Estadão

Notas & Informações
09 de setembro de 2019 | 03h00

Governo e oposição, imersos em concepções reducionistas, não estão preocupados com a realidade e em dar resposta aos problemas reais. O País fica à deriva

Ainda que parte considerável das forças da esquerda queira partir para o revanchismo, em relação tanto ao resultado das urnas como a decisões da Justiça, é cada vez mais evidente que ela não consegue levar adiante o seu intento. O problema não é que a agenda dos partidos de esquerda seja anacrônica – ela é absolutamente incompatível com o temperamento dos brasileiros e com a realidade política e social do País.

O mesmo se pode dizer de outras forças radicais. A direita, por sua vez, tem sido incapaz de ir longe na pregação de seu catecismo fundamentalista. Sua pauta é igualmente retrógrada. Almeja, por exemplo, o retorno a um mundo pretérito, marcado pelas tensões da guerra fria, no qual a sociedade deveria concentrar todos seus esforços para combater o insidioso inimigo, o comunismo. O intento nem ao menos tem o idealismo do Quixote, espetando sua lança no moinho.

O fenômeno que ocorre com as extremas, da esquerda e da direita, tem, no entanto, consequências daninhas para todo o País. Diante do inevitável fracasso de suas respectivas pautas, os apoiadores de cada lado tendem a aumentar seu extremismo, imaginando que a inoperância de suas agendas é causada pela aplicação mitigada ou imperfeita de suas propostas e ideias. Nessa lógica, a solução residiria em aumentar a intensidade do radicalismo – e esta é a melhor receita para extirpar da vida política e social do País qualquer vestígio de racionalidade.

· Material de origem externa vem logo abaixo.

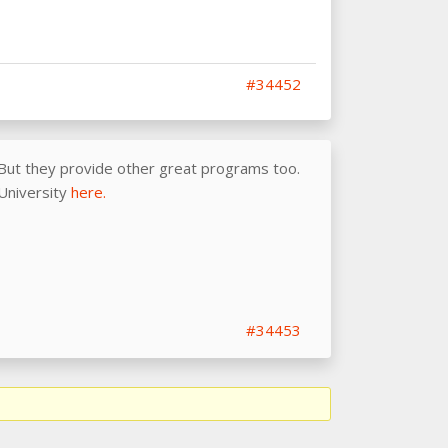
#34452
 But they provide other great programs too.
 University
here.
#34453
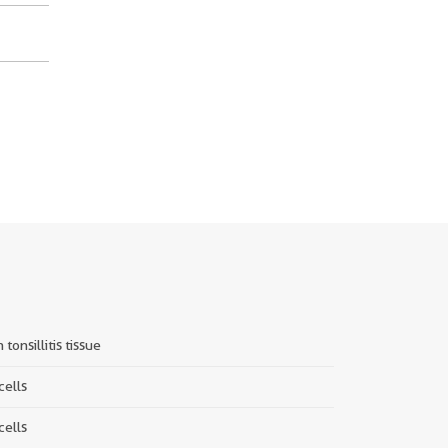
tonsillitis tissue
cells
cells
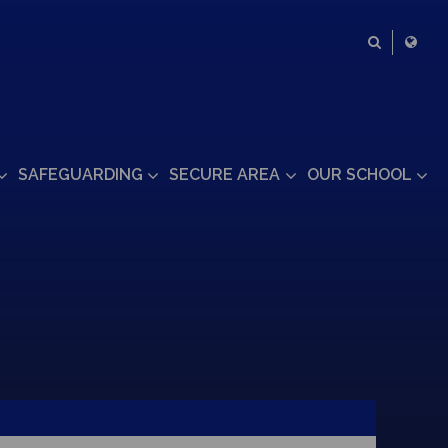
SAFEGUARDING
SECURE AREA
OUR SCHOOL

Nessa trajetória de polarização, é frequente que esses grupos persigam parte de seus próprios adeptos, tachando-os de traidores ou desertores. Buscam, assim, apontar uma causa para seu fracasso. Outro subproduto da inoperância das agendas extremistas, como já dissemos, é o recrudescimento do ressentimento de seus membros. Sentem-se profundamente frustrados em seus anseios de encaixar o mundo – o Estado, a sociedade, a família, a empresa, o vizinho, o colega de trabalho – no atraso de sua ideologia.

Tal polarização afasta interlocutores inteligentes e produtivos e leva os grupos militantes à infertilidade dos diálogos consigo mesmos, com drásticos prejuízos políticos, econômicos e sociais para todo o País. Diante desse cenário, impõe-se um diagnóstico lógico e cristalino: os problemas nacionais encontramse desprovidos de resposta. E, caso o debate público continue interditado por grupos militantes extremistas, esses problemas permanecerão sem resposta.

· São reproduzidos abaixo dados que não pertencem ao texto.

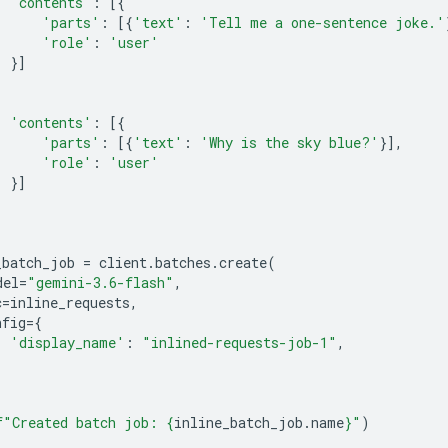
'contents'
:
[{
'parts'
:
[{
'text'
:
'Tell me a one-sentence joke.'
'role'
:
'user'
}]
'contents'
:
[{
'parts'
:
[{
'text'
:
'Why is the sky blue?'
}],
'role'
:
'user'
}]
_batch_job
=
client
.
batches
.
create
(
del
=
"gemini-3.6-flash"
,
c
=
inline_requests
,
nfig
=
{
'display_name'
:
"inlined-requests-job-1"
,
f
"Created batch job: 
{
inline_batch_job
.
name
}
"
)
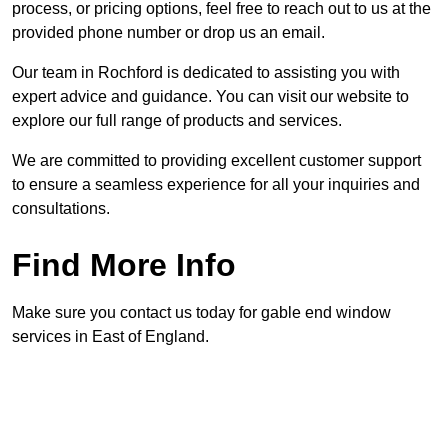
process, or pricing options, feel free to reach out to us at the
provided phone number or drop us an email.
Our team in Rochford is dedicated to assisting you with
expert advice and guidance. You can visit our website to
explore our full range of products and services.
We are committed to providing excellent customer support
to ensure a seamless experience for all your inquiries and
consultations.
Find More Info
Make sure you contact us today for gable end window
services in East of England.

O País precisa urgentemente de caminhos concretos, com propostas de curto, médio e longo prazos, para enfrentar os prementes desafios do crescimento econômico, do emprego, da educação, da saúde, do saneamento e de tantas outras áreas. Essas soluções não virão, no entanto, por passe de mágica. Elas são decorrência do estudo, do diálogo e da negociação – e os grupos militantes extremistas não estão dispostos a percorrer nenhuma dessas etapas. Esse é o grande drama da polarização – inviabiliza as soluções.

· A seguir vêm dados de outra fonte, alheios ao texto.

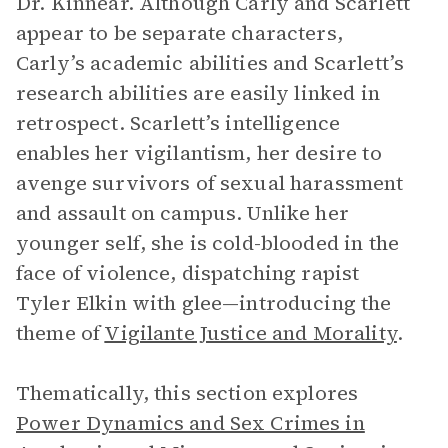
Dr. Kinnear. Although Carly and Scarlett
appear to be separate characters,
Carly’s academic abilities and Scarlett’s
research abilities are easily linked in
retrospect. Scarlett’s intelligence
enables her vigilantism, her desire to
avenge survivors of sexual harassment
and assault on campus. Unlike her
younger self, she is cold-blooded in the
face of violence, dispatching rapist
Tyler Elkin with glee—introducing the
theme of
Vigilante Justice and Morality
.
Thematically, this section explores
Power Dynamics and Sex Crimes in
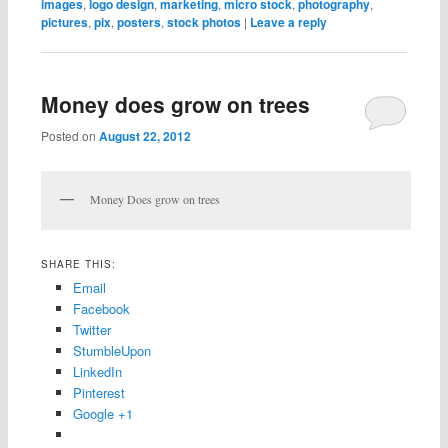
images
,
logo design
,
marketing
,
micro stock
,
photography
,
pictures
,
pix
,
posters
,
stock photos
|
Leave a reply
Money does grow on trees
Posted on
August 22, 2012
Money Does grow on trees
SHARE THIS:
Email
Facebook
Twitter
StumbleUpon
LinkedIn
Pinterest
Google +1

A polarização tem atrapalhado o governo do presidente Jair Bolsonaro. É nítida sua dificuldade para apresentar propostas para os problemas reais, bem como para estabelecer com as diversas forças políticas um diálogo capaz de gerar soluções. Ao longo desses oito meses de governo, ele optou por privilegiar uma pauta ideológica, dirigindo sua ação e seu discurso a um grupo cada vez mais restrito de seguidores. Em vez de colocar o seu governo a serviço de todos os brasileiros, o presidente Jair Bolsonaro aninhou-se numa ponta do espectro político, o que causa prejuízos não apenas internamente, mas também nas relações do Brasil com a comunidade internacional.

A população já percebeu esse modo de proceder do presidente Bolsonaro e está cada vez mais insatisfeita, como se vê pelas pesquisas de opinião. Mas a oposição que poderia corrigir os desvios do governo mal existe. Governo e oposição, imersos em suas concepções reducionistas, não estão preocupados com a realidade e muito menos em dar resposta aos problemas reais. O País fica à deriva.